Die "Passauer Neue Presse" berichtete, Schäuble habe einen Katalog von Formulierungsvorschlägen für eine Änderung des Grundgesetzes vorbereitet. Danach solle durch eine Ergänzung des Artikels 87a, der die Aufgabe der Streitkräfte regelt, der Bundeswehreinsatz im Inland "in ganz außerordentlichen Extremsituationen" ermöglicht werden, und zwar "auch dann, wenn Tatunbeteiligte mitbetroffen wären". Damit wäre auch der Abschuss von Passagiermaschinen möglich.
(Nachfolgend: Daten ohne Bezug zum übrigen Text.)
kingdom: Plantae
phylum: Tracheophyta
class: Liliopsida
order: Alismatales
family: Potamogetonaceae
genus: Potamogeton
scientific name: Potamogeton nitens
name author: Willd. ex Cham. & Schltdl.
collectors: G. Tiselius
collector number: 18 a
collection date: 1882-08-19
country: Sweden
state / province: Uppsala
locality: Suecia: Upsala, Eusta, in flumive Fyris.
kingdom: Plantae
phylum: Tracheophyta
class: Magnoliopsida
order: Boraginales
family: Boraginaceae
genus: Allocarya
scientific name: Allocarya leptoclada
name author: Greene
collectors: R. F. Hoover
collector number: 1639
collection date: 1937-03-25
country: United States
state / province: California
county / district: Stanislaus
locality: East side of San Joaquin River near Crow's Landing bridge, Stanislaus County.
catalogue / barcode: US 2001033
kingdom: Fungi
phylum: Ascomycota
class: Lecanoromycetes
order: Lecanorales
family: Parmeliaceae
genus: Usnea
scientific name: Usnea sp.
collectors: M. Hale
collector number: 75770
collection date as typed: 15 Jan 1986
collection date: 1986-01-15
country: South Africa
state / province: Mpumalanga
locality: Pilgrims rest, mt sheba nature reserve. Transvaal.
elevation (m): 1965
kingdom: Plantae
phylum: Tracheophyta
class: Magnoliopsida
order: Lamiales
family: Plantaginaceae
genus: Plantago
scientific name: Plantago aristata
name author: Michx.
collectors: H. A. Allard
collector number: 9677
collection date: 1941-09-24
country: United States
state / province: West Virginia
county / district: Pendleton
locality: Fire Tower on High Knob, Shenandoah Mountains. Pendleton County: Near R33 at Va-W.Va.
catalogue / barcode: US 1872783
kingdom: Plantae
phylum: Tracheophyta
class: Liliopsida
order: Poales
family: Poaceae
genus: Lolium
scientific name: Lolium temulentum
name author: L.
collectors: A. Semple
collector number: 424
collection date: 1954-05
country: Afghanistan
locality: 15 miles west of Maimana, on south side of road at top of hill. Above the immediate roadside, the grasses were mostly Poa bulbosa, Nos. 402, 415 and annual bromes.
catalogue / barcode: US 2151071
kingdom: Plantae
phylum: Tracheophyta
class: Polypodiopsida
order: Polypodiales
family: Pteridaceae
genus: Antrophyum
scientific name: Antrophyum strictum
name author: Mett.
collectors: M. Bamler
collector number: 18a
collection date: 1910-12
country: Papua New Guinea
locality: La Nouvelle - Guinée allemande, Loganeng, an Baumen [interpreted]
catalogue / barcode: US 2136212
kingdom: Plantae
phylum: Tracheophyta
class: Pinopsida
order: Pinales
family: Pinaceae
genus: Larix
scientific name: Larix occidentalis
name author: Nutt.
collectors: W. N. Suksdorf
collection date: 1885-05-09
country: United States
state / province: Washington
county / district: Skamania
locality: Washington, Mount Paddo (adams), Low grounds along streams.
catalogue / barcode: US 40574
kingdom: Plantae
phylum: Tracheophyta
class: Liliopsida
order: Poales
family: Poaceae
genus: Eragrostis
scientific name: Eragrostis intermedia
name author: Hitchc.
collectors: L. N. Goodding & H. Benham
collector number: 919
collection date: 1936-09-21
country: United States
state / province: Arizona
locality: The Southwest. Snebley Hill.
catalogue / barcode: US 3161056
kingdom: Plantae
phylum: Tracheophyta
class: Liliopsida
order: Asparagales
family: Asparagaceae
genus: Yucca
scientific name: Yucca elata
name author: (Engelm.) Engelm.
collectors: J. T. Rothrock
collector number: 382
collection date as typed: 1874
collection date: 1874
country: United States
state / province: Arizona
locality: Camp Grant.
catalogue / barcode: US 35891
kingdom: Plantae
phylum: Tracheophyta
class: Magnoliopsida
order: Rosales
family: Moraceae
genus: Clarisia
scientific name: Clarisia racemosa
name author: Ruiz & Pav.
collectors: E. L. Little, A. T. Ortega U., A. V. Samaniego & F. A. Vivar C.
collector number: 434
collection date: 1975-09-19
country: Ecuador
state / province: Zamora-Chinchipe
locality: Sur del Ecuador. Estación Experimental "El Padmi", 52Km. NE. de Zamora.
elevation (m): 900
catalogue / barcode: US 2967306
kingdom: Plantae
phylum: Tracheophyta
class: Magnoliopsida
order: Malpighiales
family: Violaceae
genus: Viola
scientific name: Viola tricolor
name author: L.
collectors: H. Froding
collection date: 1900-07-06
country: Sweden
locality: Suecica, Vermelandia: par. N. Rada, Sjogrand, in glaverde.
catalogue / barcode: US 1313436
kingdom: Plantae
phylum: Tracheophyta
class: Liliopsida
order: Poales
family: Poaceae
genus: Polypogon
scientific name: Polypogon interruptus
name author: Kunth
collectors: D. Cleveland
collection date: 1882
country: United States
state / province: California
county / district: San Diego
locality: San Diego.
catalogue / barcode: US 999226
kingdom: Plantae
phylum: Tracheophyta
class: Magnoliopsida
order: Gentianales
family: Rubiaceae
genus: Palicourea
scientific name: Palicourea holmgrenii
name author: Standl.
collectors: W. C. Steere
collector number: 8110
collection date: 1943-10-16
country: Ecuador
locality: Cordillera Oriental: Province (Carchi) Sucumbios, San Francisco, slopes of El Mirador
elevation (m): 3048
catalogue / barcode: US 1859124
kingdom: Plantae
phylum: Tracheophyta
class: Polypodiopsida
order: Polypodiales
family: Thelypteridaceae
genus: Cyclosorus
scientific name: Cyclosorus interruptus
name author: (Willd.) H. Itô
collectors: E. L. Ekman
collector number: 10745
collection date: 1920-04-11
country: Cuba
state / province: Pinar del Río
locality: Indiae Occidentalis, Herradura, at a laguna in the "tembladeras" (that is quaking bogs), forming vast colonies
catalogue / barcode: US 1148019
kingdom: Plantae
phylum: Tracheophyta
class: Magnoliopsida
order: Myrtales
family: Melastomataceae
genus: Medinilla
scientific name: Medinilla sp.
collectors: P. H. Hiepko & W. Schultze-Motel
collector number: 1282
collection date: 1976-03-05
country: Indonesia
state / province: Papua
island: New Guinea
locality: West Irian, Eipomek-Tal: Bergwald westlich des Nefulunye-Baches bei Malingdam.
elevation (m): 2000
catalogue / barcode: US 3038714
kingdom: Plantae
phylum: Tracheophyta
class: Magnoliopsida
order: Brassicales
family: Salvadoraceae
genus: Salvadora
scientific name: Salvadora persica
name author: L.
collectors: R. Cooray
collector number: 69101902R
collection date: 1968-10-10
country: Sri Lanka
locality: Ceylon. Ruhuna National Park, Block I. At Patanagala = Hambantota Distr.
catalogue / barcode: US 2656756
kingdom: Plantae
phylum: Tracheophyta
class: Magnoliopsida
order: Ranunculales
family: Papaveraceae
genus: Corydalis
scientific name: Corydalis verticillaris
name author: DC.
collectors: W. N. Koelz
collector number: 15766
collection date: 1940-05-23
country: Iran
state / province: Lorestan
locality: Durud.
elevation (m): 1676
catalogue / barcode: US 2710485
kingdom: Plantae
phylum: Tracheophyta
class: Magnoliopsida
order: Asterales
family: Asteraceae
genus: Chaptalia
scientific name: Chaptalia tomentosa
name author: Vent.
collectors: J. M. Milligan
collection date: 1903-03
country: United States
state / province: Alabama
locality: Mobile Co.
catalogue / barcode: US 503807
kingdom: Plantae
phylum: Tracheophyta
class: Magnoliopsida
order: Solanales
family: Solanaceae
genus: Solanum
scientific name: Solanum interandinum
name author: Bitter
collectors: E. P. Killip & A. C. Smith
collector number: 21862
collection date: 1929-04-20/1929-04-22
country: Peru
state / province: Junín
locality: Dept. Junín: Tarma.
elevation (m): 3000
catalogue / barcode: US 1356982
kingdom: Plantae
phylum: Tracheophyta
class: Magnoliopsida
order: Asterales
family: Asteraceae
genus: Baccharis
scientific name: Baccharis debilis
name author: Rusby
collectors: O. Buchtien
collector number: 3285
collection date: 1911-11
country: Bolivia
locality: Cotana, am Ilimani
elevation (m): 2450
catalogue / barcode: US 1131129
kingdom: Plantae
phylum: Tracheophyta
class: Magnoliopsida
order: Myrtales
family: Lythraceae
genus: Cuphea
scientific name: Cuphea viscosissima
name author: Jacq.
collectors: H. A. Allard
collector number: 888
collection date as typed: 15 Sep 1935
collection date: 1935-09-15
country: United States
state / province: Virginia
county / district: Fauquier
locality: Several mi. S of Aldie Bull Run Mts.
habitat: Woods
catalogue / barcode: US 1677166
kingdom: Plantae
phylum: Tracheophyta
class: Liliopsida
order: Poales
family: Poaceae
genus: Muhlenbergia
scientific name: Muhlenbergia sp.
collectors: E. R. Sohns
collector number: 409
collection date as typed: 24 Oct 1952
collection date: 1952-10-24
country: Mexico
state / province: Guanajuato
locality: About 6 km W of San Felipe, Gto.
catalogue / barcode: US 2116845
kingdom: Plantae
Das Bundesinnenministerium argumentiere, die Gefahrensituation sei mit dem "klassischen Verteidigungsfall" vergleichbar und erlaube es daher auch, militärische Mittel einzusetzen. Schäuble wolle per Grundgesetzänderung erreichen, dass der Abschuss von Passagiermaschinen "im Fall der Abwehr von Angriffen, die auf die Beseitigung des Gemeinwesens und die Vernichtung der staatlichen Rechts- und Freiheitsordnung gerichtet sind" in Ausnahmefällen möglich sein soll. Zu dieser "solidarischen Einstandspflicht" habe das Bundesverfassungsgericht noch nicht abschließend Stellung genommen.